Brief: When you copy the listing, reproduce each line as it appears and omit every image.

Input material:
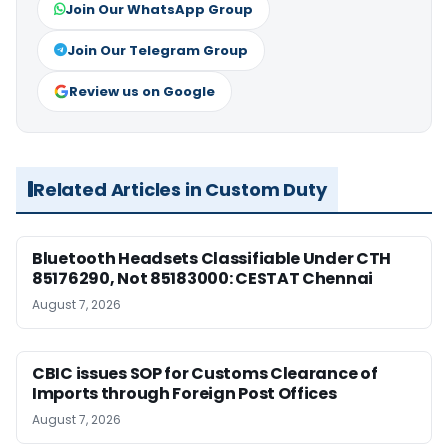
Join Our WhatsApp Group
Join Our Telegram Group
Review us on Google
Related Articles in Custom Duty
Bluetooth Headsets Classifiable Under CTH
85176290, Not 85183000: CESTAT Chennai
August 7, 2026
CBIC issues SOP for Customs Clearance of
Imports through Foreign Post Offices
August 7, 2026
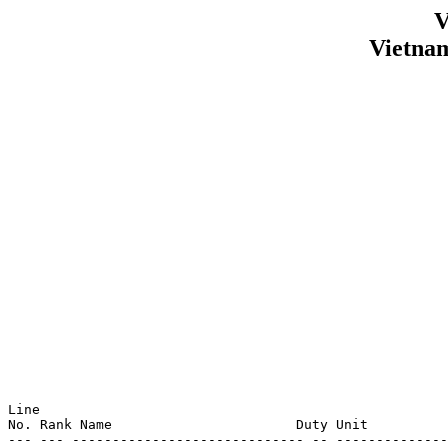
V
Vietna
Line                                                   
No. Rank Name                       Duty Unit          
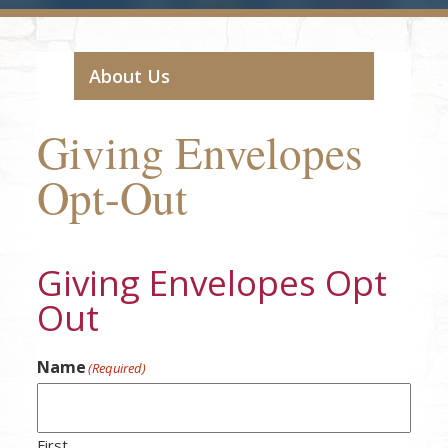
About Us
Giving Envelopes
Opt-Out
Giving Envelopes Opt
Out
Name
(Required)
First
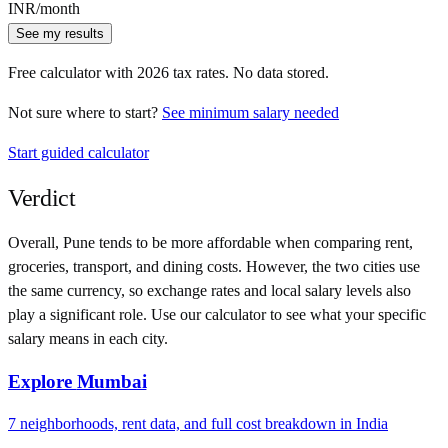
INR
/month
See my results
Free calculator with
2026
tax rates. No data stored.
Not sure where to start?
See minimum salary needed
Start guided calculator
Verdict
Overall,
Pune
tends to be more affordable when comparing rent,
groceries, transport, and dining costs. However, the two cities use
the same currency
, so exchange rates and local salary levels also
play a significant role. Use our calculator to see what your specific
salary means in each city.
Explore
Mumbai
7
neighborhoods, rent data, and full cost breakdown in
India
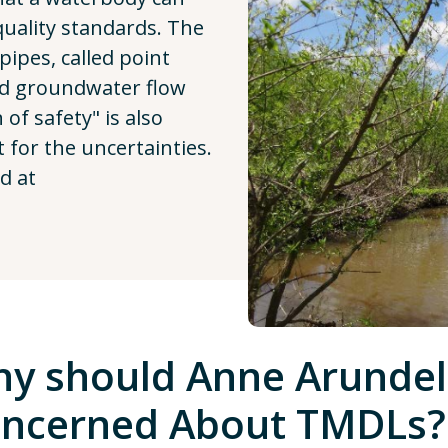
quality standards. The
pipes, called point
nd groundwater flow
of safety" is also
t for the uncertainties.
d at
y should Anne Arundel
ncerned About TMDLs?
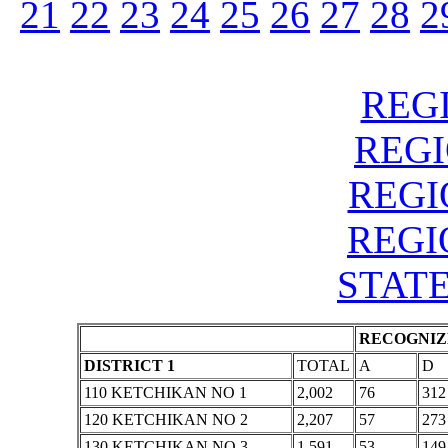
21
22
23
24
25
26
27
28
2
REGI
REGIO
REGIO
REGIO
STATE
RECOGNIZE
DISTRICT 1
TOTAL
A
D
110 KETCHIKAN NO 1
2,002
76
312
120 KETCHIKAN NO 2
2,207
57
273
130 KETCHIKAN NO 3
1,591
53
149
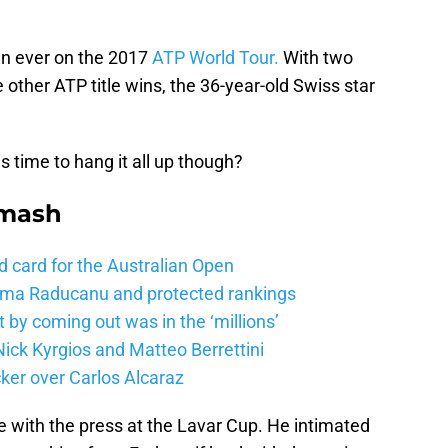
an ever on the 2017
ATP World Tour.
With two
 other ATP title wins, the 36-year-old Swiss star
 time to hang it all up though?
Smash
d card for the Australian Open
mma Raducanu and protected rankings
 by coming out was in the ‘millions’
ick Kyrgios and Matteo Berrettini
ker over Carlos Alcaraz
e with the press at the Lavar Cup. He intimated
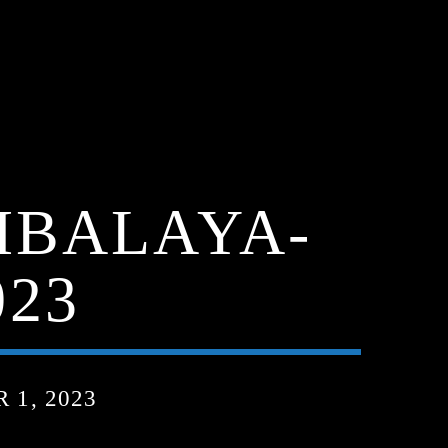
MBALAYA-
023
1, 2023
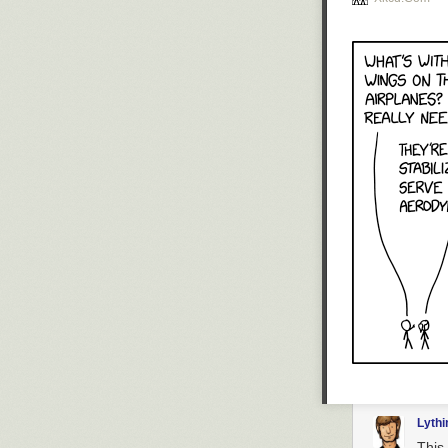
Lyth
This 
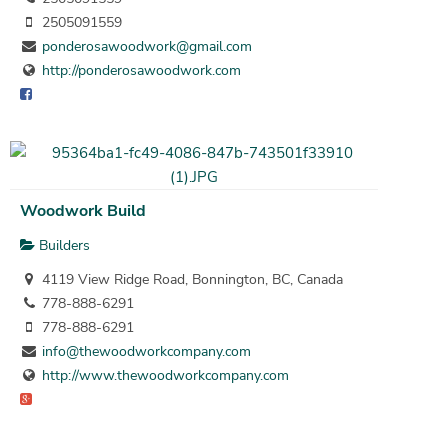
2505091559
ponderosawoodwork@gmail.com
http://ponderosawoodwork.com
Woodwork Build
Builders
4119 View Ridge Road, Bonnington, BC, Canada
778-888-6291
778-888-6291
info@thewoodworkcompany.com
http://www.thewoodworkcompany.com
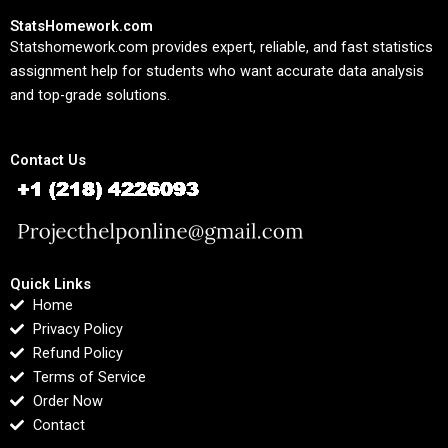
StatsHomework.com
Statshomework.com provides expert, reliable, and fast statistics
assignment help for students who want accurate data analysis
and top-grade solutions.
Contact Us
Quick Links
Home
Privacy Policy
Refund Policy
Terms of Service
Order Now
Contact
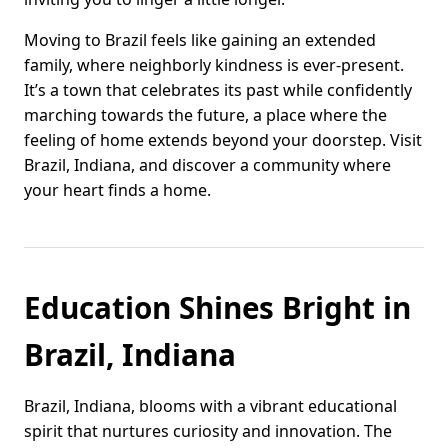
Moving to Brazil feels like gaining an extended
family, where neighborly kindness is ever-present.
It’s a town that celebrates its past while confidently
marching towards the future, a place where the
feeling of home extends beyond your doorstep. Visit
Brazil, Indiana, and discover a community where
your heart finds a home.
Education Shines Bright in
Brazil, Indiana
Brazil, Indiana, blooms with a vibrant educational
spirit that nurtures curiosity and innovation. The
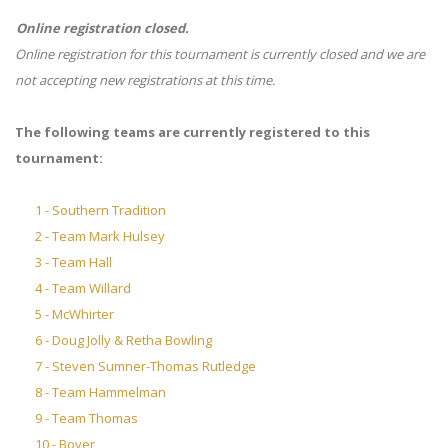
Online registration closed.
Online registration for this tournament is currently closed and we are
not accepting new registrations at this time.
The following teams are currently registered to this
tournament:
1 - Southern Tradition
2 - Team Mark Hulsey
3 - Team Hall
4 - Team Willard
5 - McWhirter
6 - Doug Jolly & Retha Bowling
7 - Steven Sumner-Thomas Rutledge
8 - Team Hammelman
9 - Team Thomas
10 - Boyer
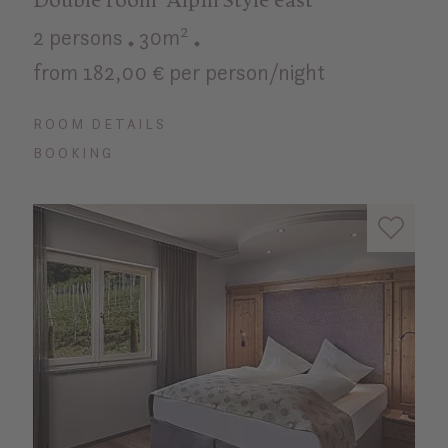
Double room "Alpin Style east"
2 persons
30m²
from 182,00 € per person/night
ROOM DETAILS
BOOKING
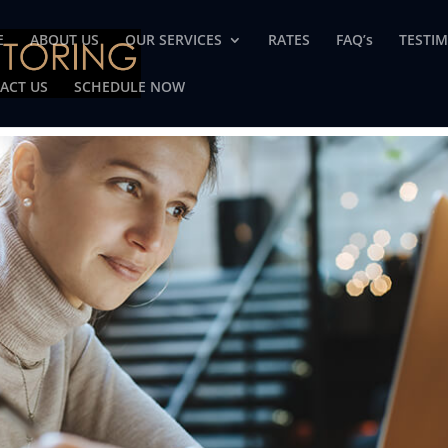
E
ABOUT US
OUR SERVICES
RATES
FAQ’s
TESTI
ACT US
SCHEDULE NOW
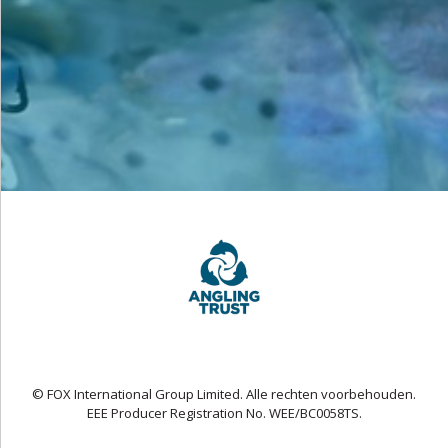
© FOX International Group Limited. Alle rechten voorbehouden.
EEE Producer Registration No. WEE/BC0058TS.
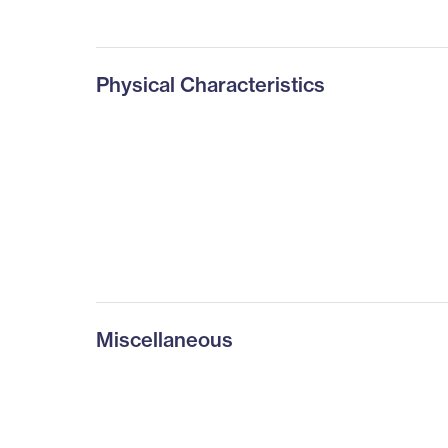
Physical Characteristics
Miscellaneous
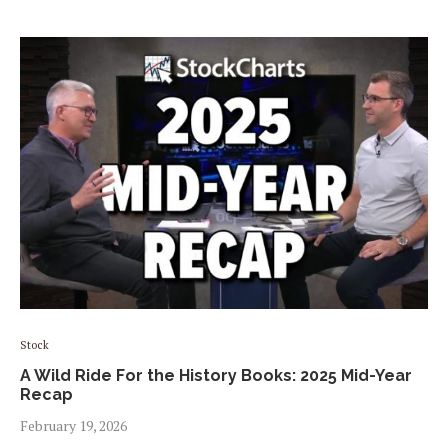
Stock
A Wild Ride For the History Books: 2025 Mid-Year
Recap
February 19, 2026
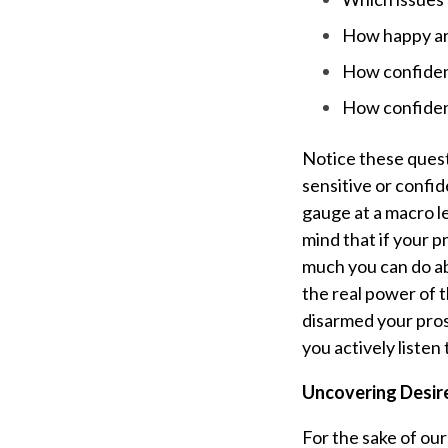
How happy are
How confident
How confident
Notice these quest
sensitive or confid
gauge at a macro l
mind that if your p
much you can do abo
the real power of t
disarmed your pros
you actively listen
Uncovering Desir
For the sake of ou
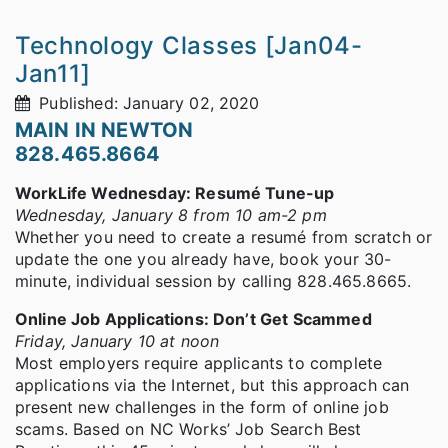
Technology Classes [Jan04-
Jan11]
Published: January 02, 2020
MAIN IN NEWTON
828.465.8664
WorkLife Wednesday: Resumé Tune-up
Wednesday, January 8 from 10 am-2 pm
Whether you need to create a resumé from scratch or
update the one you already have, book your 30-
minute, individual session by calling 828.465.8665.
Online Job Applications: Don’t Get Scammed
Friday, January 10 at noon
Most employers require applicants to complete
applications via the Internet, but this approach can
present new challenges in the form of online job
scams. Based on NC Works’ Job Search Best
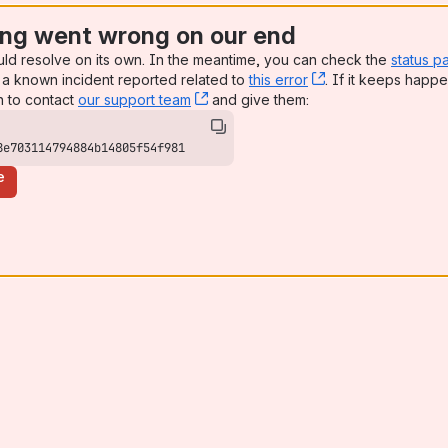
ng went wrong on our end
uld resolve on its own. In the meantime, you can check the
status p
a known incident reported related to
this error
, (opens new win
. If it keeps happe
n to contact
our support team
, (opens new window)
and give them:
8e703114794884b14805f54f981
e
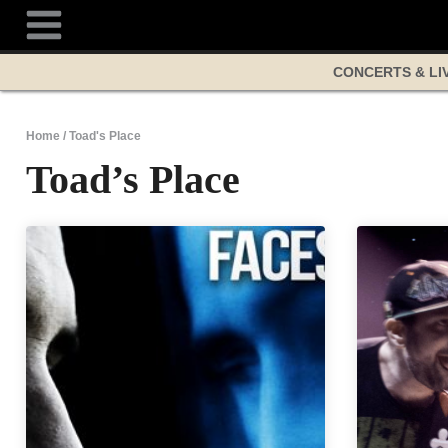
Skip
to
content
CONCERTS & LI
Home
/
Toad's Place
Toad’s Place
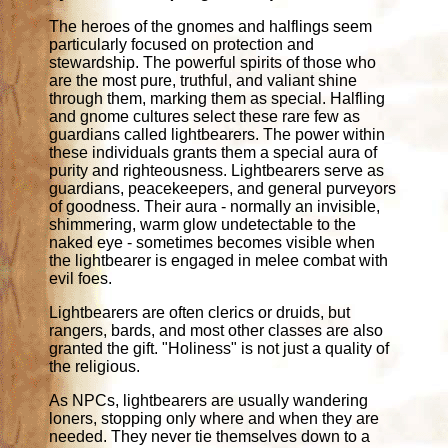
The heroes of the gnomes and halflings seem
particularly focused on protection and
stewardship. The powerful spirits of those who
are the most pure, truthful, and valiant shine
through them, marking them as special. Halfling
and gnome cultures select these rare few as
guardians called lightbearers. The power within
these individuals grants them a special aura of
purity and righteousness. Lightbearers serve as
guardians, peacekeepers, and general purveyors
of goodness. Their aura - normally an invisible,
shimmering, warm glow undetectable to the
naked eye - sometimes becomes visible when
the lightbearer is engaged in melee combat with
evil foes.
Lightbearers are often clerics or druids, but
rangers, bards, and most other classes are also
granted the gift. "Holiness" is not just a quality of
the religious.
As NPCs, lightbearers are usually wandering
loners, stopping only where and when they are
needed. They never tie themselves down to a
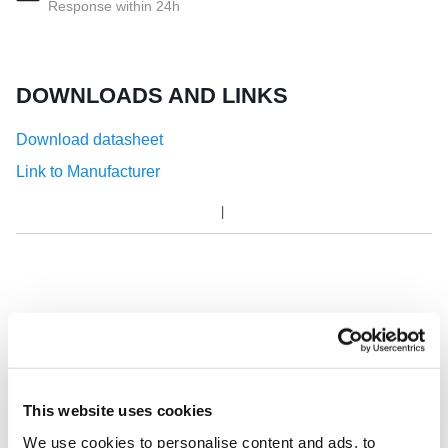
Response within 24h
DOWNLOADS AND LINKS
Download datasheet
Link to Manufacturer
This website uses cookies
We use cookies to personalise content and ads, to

Task output:
Join Our WhatsApp Group
Join Our Telegram Group
Review us on Google
Related Articles in Custom Duty
Bluetooth Headsets Classifiable Under CTH
85176290, Not 85183000: CESTAT Chennai
August 7, 2026
CBIC issues SOP for Customs Clearance of
Imports through Foreign Post Offices
August 7, 2026
V
Vietna
Line                                                   
No. Rank Name                       Duty Unit          
About Us
Giving Envelopes
Opt-Out
Giving Envelopes Opt
Out
Name
(Required)
First
INR
/month
See my results
Free calculator with
2026
tax rates. No data stored.
Not sure where to start?
See minimum salary needed
Start guided calculator
Verdict
Overall,
Pune
tends to be more affordable when comparing rent,
groceries, transport, and dining costs. However, the two cities use
the same currency
, so exchange rates and local salary levels also
play a significant role. Use our calculator to see what your specific
salary means in each city.
Explore
Mumbai
7
neighborhoods, rent data, and full cost breakdown in
India
quality standards. The
pipes, called point
nd groundwater flow
of safety" is also
t for the uncertainties.
d at
y should Anne Arundel
ncerned About TMDLs?
21
22
23
24
25
26
27
28
2
REGI
REGIO
REGIO
REGIO
STATE
RECOGNIZE
DISTRICT 1
TOTAL
A
D
110 KETCHIKAN NO 1
2,002
76
312
120 KETCHIKAN NO 2
2,207
57
273
130 KETCHIKAN NO 3
1,591
53
149
an ever on the 2017
ATP World Tour.
With two
 other ATP title wins, the 36-year-old Swiss star
 time to hang it all up though?
Smash
d card for the Australian Open
mma Raducanu and protected rankings
 by coming out was in the ‘millions’
ick Kyrgios and Matteo Berrettini
ker over Carlos Alcaraz
e with the press at the Lavar Cup. He intimated
MBALAYA-
023
1, 2023
Lyth
This 
2505091559
ponderosawoodwork@gmail.com
http://ponderosawoodwork.com
Woodwork Build
Builders
4119 View Ridge Road, Bonnington, BC, Canada
778-888-6291
778-888-6291
info@thewoodworkcompany.com
http://www.thewoodworkcompany.com
StatsHomework.com
Statshomework.com provides expert, reliable, and fast statistics
assignment help for students who want accurate data analysis
and top-grade solutions.
Contact Us
Quick Links
Home
Privacy Policy
Refund Policy
Terms of Service
Order Now
Contact
Moving to Brazil feels like gaining an extended
family, where neighborly kindness is ever-present.
It’s a town that celebrates its past while confidently
marching towards the future, a place where the
feeling of home extends beyond your doorstep. Visit
Brazil, Indiana, and discover a community where
your heart finds a home.
Education Shines Bright in
Brazil, Indiana
Brazil, Indiana, blooms with a vibrant educational
spirit that nurtures curiosity and innovation. The
Online registration closed.
Online registration for this tournament is currently closed and we are
not accepting new registrations at this time.
The following teams are currently registered to this
tournament:
1 - Southern Tradition
2 - Team Mark Hulsey
3 - Team Hall
4 - Team Willard
5 - McWhirter
6 - Doug Jolly & Retha Bowling
7 - Steven Sumner-Thomas Rutledge
8 - Team Hammelman
9 - Team Thomas
10 - Boyer
Double room "Alpin Style east"
2 persons
30m²
from 182,00 € per person/night
ROOM DETAILS
BOOKING
E
ABOUT US
OUR SERVICES
RATES
FAQ’s
TESTI
ACT US
SCHEDULE NOW
© FOX International Group Limited. Alle rechten voorbehouden.
EEE Producer Registration No. WEE/BC0058TS.
Physical Characteristics
Miscellaneous
Stock
A Wild Ride For the History Books: 2025 Mid-Year
Recap
February 19, 2026
How happy are
How confident
How confident
Notice these quest
sensitive or confid
gauge at a macro l
mind that if your p
much you can do abo
the real power of t
disarmed your pros
you actively listen
Uncovering Desir
For the sake of ou
Technology Classes [Jan04-
Jan11]
Published: January 02, 2020
MAIN IN NEWTON
828.465.8664
WorkLife Wednesday: Resumé Tune-up
Wednesday, January 8 from 10 am-2 pm
Whether you need to create a resumé from scratch or
update the one you already have, book your 30-
minute, individual session by calling 828.465.8665.
Online Job Applications: Don’t Get Scammed
Friday, January 10 at noon
Most employers require applicants to complete
applications via the Internet, but this approach can
present new challenges in the form of online job
scams. Based on NC Works’ Job Search Best
ng went wrong on our end
uld resolve on its own. In the meantime, you can check the
status p
a known incident reported related to
this error
, (opens new win
. If it keeps happe
n to contact
our support team
, (opens new window)
and give them:
8e703114794884b14805f54f981
e
Skip
to
content
CONCERTS & LI
Home
/
Toad's Place
Toad’s Place
The heroes of the gnomes and halflings seem
particularly focused on protection and
stewardship. The powerful spirits of those who
are the most pure, truthful, and valiant shine
through them, marking them as special. Halfling
and gnome cultures select these rare few as
guardians called lightbearers. The power within
these individuals grants them a special aura of
purity and righteousness. Lightbearers serve as
guardians, peacekeepers, and general purveyors
of goodness. Their aura - normally an invisible,
shimmering, warm glow undetectable to the
naked eye - sometimes becomes visible when
the lightbearer is engaged in melee combat with
evil foes.
Lightbearers are often clerics or druids, but
rangers, bards, and most other classes are also
granted the gift. "Holiness" is not just a quality of
the religious.
As NPCs, lightbearers are usually wandering
loners, stopping only where and when they are
needed. They never tie themselves down to a
Response within 24h
DOWNLOADS AND LINKS
Download datasheet
Link to Manufacturer
This website uses cookies
We use cookies to personalise content and ads, to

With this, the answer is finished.